In their first poll, 49% of the attendees said they feel somewhat optimistic about the impact of artificial intelligence on society. That was a pleasant surprise; I thought more might be apprehensive.
Next, they showed a snippet of video from the launch webinar of GPT-4 about using AI for accounting functions like calculating a standard deduction and tax liability based on information the AI was given. It was successful, but what enlightened me more was the response to a poll after the video: “How has your opinion of AI within our profession changed? More excited, unchanged or more concerned?”
They spoke to three attendees, each of whom answered the poll differently:
- More excited (50%): This attendee uses ChatGPT for her firm’s responses to tax authorities. They copy, paste, put in specifics—and they’re done. What used to take three to four hours now takes 30 minutes. That frees up their time to concentrate on advisory services and client engagement.
- Unchanged (39%): This attendee said he’d already seen video of what AI can do, and some of what he’s seen is much more complicated than what we saw. He also said people may not have an appreciation for what this can do going forward, but whatever’s coming out next will be more advanced.
- More concerned (11%): This attendee asked if we’d read any Isaac Asimov—and has any futuristic novel ever had a positive ending when it comes to AI? What are the top thinkers in the AI world doing to prevent the subjugation of the human race by our own AI creations?
That last answer got a good laugh but also brought up something I think we’ve all wondered about AI, even briefly. It’s as legitimate to feel concerned as it is to be excited about something that’s become a staple of science fiction.
But as Dave, who recently attended an MIT conference on AI, told the audience, AI taking over the world wasn’t really a topic they addressed much at that event. On the other hand, security, trust, your data, privacy, deepfakes—those were a focus. And given the proliferation of bad actors trying any way they can to get our information these days, I’m content with that focus for now.
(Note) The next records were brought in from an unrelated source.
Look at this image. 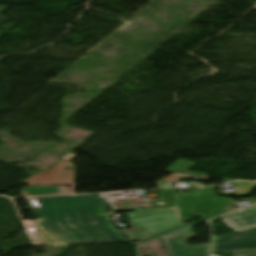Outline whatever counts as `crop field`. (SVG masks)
Segmentation results:
<instances>
[{
	"mask_svg": "<svg viewBox=\"0 0 256 256\" xmlns=\"http://www.w3.org/2000/svg\"><path fill=\"white\" fill-rule=\"evenodd\" d=\"M256 248V228L213 236V251Z\"/></svg>",
	"mask_w": 256,
	"mask_h": 256,
	"instance_id": "5",
	"label": "crop field"
},
{
	"mask_svg": "<svg viewBox=\"0 0 256 256\" xmlns=\"http://www.w3.org/2000/svg\"><path fill=\"white\" fill-rule=\"evenodd\" d=\"M216 186L209 188H199L200 193L177 196L178 213L181 223L190 221L191 217L201 216L207 220L227 212L224 208L235 203L233 199L218 197L214 191Z\"/></svg>",
	"mask_w": 256,
	"mask_h": 256,
	"instance_id": "2",
	"label": "crop field"
},
{
	"mask_svg": "<svg viewBox=\"0 0 256 256\" xmlns=\"http://www.w3.org/2000/svg\"><path fill=\"white\" fill-rule=\"evenodd\" d=\"M220 218L237 230L256 227V206L244 208Z\"/></svg>",
	"mask_w": 256,
	"mask_h": 256,
	"instance_id": "7",
	"label": "crop field"
},
{
	"mask_svg": "<svg viewBox=\"0 0 256 256\" xmlns=\"http://www.w3.org/2000/svg\"><path fill=\"white\" fill-rule=\"evenodd\" d=\"M116 201H124V200L123 199H119V200H112V201H110L111 202V206H112L114 212H119Z\"/></svg>",
	"mask_w": 256,
	"mask_h": 256,
	"instance_id": "13",
	"label": "crop field"
},
{
	"mask_svg": "<svg viewBox=\"0 0 256 256\" xmlns=\"http://www.w3.org/2000/svg\"><path fill=\"white\" fill-rule=\"evenodd\" d=\"M232 256H256V249H245L239 251H230Z\"/></svg>",
	"mask_w": 256,
	"mask_h": 256,
	"instance_id": "12",
	"label": "crop field"
},
{
	"mask_svg": "<svg viewBox=\"0 0 256 256\" xmlns=\"http://www.w3.org/2000/svg\"><path fill=\"white\" fill-rule=\"evenodd\" d=\"M195 238L192 229L164 238L169 256H209V244L188 246L186 240Z\"/></svg>",
	"mask_w": 256,
	"mask_h": 256,
	"instance_id": "6",
	"label": "crop field"
},
{
	"mask_svg": "<svg viewBox=\"0 0 256 256\" xmlns=\"http://www.w3.org/2000/svg\"><path fill=\"white\" fill-rule=\"evenodd\" d=\"M234 185H235V196H242V195H247L249 192H251L256 186V183L235 182Z\"/></svg>",
	"mask_w": 256,
	"mask_h": 256,
	"instance_id": "10",
	"label": "crop field"
},
{
	"mask_svg": "<svg viewBox=\"0 0 256 256\" xmlns=\"http://www.w3.org/2000/svg\"><path fill=\"white\" fill-rule=\"evenodd\" d=\"M111 221H112V220H110V221H106V222H103V223H100V225H103V224H109V223H111Z\"/></svg>",
	"mask_w": 256,
	"mask_h": 256,
	"instance_id": "14",
	"label": "crop field"
},
{
	"mask_svg": "<svg viewBox=\"0 0 256 256\" xmlns=\"http://www.w3.org/2000/svg\"><path fill=\"white\" fill-rule=\"evenodd\" d=\"M189 226H191V225L186 224V223L181 224V225L176 226V227H174V228H172V229H169V230H167V231H164V232H161V233H159V234H156V235H153V236H151V237H148V238H145V239H143V240H140L139 242H137V244L142 245V244H144V243H146V242H148V241H151V240H154V239H156V238H159V237L168 235V234H170V233L176 232V231H178V230H181V229L186 228V227H189Z\"/></svg>",
	"mask_w": 256,
	"mask_h": 256,
	"instance_id": "11",
	"label": "crop field"
},
{
	"mask_svg": "<svg viewBox=\"0 0 256 256\" xmlns=\"http://www.w3.org/2000/svg\"><path fill=\"white\" fill-rule=\"evenodd\" d=\"M110 219H113L111 214L59 218L66 230H71L81 243L127 240L113 224L98 225Z\"/></svg>",
	"mask_w": 256,
	"mask_h": 256,
	"instance_id": "3",
	"label": "crop field"
},
{
	"mask_svg": "<svg viewBox=\"0 0 256 256\" xmlns=\"http://www.w3.org/2000/svg\"><path fill=\"white\" fill-rule=\"evenodd\" d=\"M23 190H24L25 197L63 194L60 186H35L31 188H26Z\"/></svg>",
	"mask_w": 256,
	"mask_h": 256,
	"instance_id": "8",
	"label": "crop field"
},
{
	"mask_svg": "<svg viewBox=\"0 0 256 256\" xmlns=\"http://www.w3.org/2000/svg\"><path fill=\"white\" fill-rule=\"evenodd\" d=\"M104 214H107V213H104ZM94 215H97V214H94ZM84 216H87V215H84Z\"/></svg>",
	"mask_w": 256,
	"mask_h": 256,
	"instance_id": "15",
	"label": "crop field"
},
{
	"mask_svg": "<svg viewBox=\"0 0 256 256\" xmlns=\"http://www.w3.org/2000/svg\"><path fill=\"white\" fill-rule=\"evenodd\" d=\"M25 225L35 245L80 243L58 218L28 221Z\"/></svg>",
	"mask_w": 256,
	"mask_h": 256,
	"instance_id": "4",
	"label": "crop field"
},
{
	"mask_svg": "<svg viewBox=\"0 0 256 256\" xmlns=\"http://www.w3.org/2000/svg\"><path fill=\"white\" fill-rule=\"evenodd\" d=\"M195 164H197V163L179 159L177 162H175L171 167H169L164 172L184 173V174H192V175L207 177L208 174L187 171Z\"/></svg>",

Because, like the “more excited” attendee, I envision ChatGPT and similar AIs taking firms not to chaos but to a world where it helps accounting professionals with more routine or grueling tasks, like writing termination letters to clients, proposals, job descriptions, or financial and transaction reports. Tasks that free up you and your team to concentrate on more fulfilling and higher-level work—and equally important, on deepening your relationships with your clients.
TJ and Dave’s conclusion was this: Not everything will be perfect right now, but as AI learns and the developers tinker with it, it will get better. When we keep pushing the boundaries of AI, both we and it learn more. Right now, there’s a bridge between the user and the AI in that you have to take time to think through exactly what you want it to do, but that bridge will get shorter as we learn how to ask the right questions.
Your time, and your team’s time, is so valuable. That’s why all of us here at Rootworks and Right Networks are working hard to share what we learn with our members and customers, and partnering with you to learn what firms are looking for. And I think that’s one of the best things I learned this year at the Empower conference—that you’re right there with us as we move together into a future that holds so much potential for us all.